Thanks @mclark19 @ColinMurtaugh @jwals  - the feedback is much appreciated and definitely helps. I think adding it as a parameter going forward is the right approach and we'll work to clearly define and document it as we release it. 

As for how large a file set can grow and/or how many files might be produced, I know this can vary widely given the Canvas data but as we looked back through the history we actually aren't seeing files above the 500MB and the upper range of the number of small files seems to be around 100 with a rare case exceeding that. 

- Bob

pgo586
Community Contributor

I hope I'm not replying too late here @BobODell . I have to say that I was aware that file sizing logic existed, although not aware of the details. We've put in place an automated process that uses the API directly (and depends on whatever is getting done right now) to do the retrievals of snapshots and incrementals (saving them locally, and then onto the local Splunk data platform), and would definitely NOT like to have to rewrite this code if incompatible API changes are made. To phrase this differently, assuming that the current behavior stays as default in case a new parameter gets added, then we have no issues with this. On the other hand, I would rather not have to update our code to add this parameter in, just to keep the current behavior. Does this make sense?

jawahar
Community Member

@BobODell 

Can you please explain a bit about it. Files sizes of 500MB or more are beneficial. How would the client do fail/retry behavior when the download of large file fails due to network/other interruptions. Is there any s3 range get parallel optimizations that the client can do on their side with the sent signed url?

pgo586
Community Contributor

While I appreciate this blog post @BobODell in that it gives us an update on what the Canvas Data team is currently working on or considering, I would have expected to see this in a different location easily accessible to institutions that directly use Canvas Data and are dependent on the current APIs in their workflows (like the Data and Analytics form perhaps?). I think it would best to expose this to the larger audience before making any potentially 'breaking' API changes (I myself did not see it for two weeks after it was posted). 

BobODell
Instructure
Instructure
Author

@pgo586 Thanks for the feedback and we'll ensure to add additional tags to future posts for greater visibility. 

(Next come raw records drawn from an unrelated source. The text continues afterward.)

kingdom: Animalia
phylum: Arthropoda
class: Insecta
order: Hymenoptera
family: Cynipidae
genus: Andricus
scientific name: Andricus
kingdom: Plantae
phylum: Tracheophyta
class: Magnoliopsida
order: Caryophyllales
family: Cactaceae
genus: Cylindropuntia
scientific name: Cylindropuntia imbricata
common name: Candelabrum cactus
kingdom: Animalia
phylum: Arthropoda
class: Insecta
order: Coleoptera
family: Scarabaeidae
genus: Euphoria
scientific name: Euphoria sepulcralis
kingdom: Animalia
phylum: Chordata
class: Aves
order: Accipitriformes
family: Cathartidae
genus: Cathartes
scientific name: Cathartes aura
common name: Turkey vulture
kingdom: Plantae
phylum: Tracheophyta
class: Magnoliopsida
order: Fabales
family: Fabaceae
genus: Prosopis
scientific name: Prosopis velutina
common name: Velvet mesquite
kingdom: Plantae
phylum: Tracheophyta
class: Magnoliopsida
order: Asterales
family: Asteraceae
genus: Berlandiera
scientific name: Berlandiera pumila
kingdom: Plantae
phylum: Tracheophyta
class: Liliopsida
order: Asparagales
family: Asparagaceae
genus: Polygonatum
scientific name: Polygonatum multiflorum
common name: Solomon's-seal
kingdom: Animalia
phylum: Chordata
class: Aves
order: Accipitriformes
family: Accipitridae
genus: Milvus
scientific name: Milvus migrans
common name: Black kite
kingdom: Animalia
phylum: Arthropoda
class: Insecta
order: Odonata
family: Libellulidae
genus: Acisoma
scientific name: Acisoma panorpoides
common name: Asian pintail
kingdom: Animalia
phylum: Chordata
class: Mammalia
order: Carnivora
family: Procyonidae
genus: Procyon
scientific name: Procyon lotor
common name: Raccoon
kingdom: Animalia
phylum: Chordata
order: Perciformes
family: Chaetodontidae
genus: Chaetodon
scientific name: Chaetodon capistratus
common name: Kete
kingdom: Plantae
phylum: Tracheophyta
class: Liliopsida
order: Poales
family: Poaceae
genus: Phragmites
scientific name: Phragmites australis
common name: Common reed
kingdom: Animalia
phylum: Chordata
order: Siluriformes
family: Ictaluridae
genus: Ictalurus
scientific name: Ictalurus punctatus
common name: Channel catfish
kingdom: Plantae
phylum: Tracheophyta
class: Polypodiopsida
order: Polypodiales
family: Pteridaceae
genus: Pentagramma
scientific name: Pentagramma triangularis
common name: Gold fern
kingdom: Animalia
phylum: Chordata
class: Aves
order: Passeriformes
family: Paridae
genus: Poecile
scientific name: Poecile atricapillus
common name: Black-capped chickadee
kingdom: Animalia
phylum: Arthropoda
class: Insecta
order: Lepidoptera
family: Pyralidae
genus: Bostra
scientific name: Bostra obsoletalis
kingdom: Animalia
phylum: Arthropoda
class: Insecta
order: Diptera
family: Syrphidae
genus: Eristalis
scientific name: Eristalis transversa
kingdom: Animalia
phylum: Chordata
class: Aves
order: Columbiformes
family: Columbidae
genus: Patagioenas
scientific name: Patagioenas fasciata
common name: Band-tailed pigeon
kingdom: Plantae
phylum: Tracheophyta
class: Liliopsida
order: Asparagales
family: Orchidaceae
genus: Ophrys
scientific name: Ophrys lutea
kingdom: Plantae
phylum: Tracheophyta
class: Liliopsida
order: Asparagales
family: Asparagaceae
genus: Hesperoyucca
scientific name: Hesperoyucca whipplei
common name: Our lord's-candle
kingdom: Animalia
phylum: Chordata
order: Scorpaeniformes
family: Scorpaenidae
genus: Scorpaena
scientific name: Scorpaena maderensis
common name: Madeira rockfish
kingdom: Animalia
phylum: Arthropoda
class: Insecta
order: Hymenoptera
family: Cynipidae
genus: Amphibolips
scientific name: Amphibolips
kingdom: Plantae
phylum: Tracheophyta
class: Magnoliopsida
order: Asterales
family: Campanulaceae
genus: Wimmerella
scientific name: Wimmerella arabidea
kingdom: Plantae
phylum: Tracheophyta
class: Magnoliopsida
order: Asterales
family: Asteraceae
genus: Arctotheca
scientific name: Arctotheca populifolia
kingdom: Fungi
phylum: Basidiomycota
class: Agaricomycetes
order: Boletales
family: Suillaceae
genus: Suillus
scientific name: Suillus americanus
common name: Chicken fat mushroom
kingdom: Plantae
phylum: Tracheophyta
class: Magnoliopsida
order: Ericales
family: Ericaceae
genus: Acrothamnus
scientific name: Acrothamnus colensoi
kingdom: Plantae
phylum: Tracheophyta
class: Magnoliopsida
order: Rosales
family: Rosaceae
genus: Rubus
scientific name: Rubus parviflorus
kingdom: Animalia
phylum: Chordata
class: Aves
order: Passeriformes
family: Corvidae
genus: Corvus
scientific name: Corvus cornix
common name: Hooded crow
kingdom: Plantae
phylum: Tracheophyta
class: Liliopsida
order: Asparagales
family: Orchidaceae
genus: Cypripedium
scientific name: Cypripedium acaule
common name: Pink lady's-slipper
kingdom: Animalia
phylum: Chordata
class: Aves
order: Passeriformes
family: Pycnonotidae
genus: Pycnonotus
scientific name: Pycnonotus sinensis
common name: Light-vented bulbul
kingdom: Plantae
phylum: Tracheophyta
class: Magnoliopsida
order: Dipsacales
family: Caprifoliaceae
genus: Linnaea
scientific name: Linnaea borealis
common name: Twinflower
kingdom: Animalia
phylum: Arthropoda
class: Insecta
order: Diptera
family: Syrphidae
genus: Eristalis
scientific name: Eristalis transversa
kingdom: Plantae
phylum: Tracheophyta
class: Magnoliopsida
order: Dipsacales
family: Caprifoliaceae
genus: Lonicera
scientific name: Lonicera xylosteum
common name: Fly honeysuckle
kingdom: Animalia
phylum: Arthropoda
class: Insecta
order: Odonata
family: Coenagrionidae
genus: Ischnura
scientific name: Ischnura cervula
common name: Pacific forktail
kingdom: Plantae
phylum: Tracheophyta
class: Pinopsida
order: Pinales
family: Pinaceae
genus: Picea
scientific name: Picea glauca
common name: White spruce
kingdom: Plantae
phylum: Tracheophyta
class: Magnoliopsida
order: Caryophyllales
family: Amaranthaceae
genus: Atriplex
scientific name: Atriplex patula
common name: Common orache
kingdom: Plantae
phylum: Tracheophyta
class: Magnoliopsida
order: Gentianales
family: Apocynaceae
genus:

@LeventeHunyadi - any feedback you can provide for @jawahar ?

LeventeHunyadi
Instructure
Instructure
How would the client do fail/retry behavior when the download of large file fails due to network/other interruptions. Is there any s3 range get parallel optimizations that the client can do on their side with the sent signed url?

If you use the DAP client library, multiple attempts are made to fetch the files, and download is retried with an exponential back-off logic, i.e. the client library waits for longer and longer intervals in between successive retries.

The resource URL returned by DAP API is an AWS pre-signed URL to an S3 bucket object. You can do HTTP Range queries (specifying a start and end byte range) to split up the file into multiple parts and download concurrently, or use any parallelization that AWS would normally permit with S3 bucket objects exposed via a pre-signed URL.

pgo586
Community Contributor

Thanks @LeventeHunyadi for your reply to @jawahar 's question. I'm definitely very interested in the answer to this question too. Unfortunately, our existing workflow uses the API directly and NOT the client libraries. As such, it would be problematic (time consuming to say the least) to have to write that logic into our existing code, which has been working well with the API in its current state (to add some context, we have custom Canvas (production) LTI tools which currently depend on this code). As such, I would definitely discourage Instructure from making changes unless the default behavior stays as it is (that is, the resize logic stays as default, and the extra parameter gives you the option to turn it off). Worst case scenario, I could see ourselves updating our (nodejs) code to add the additional parameter to the API calls if current behavior cannot be preserved as default, but we'd need enough advance notice from Instructure for this scenario of course.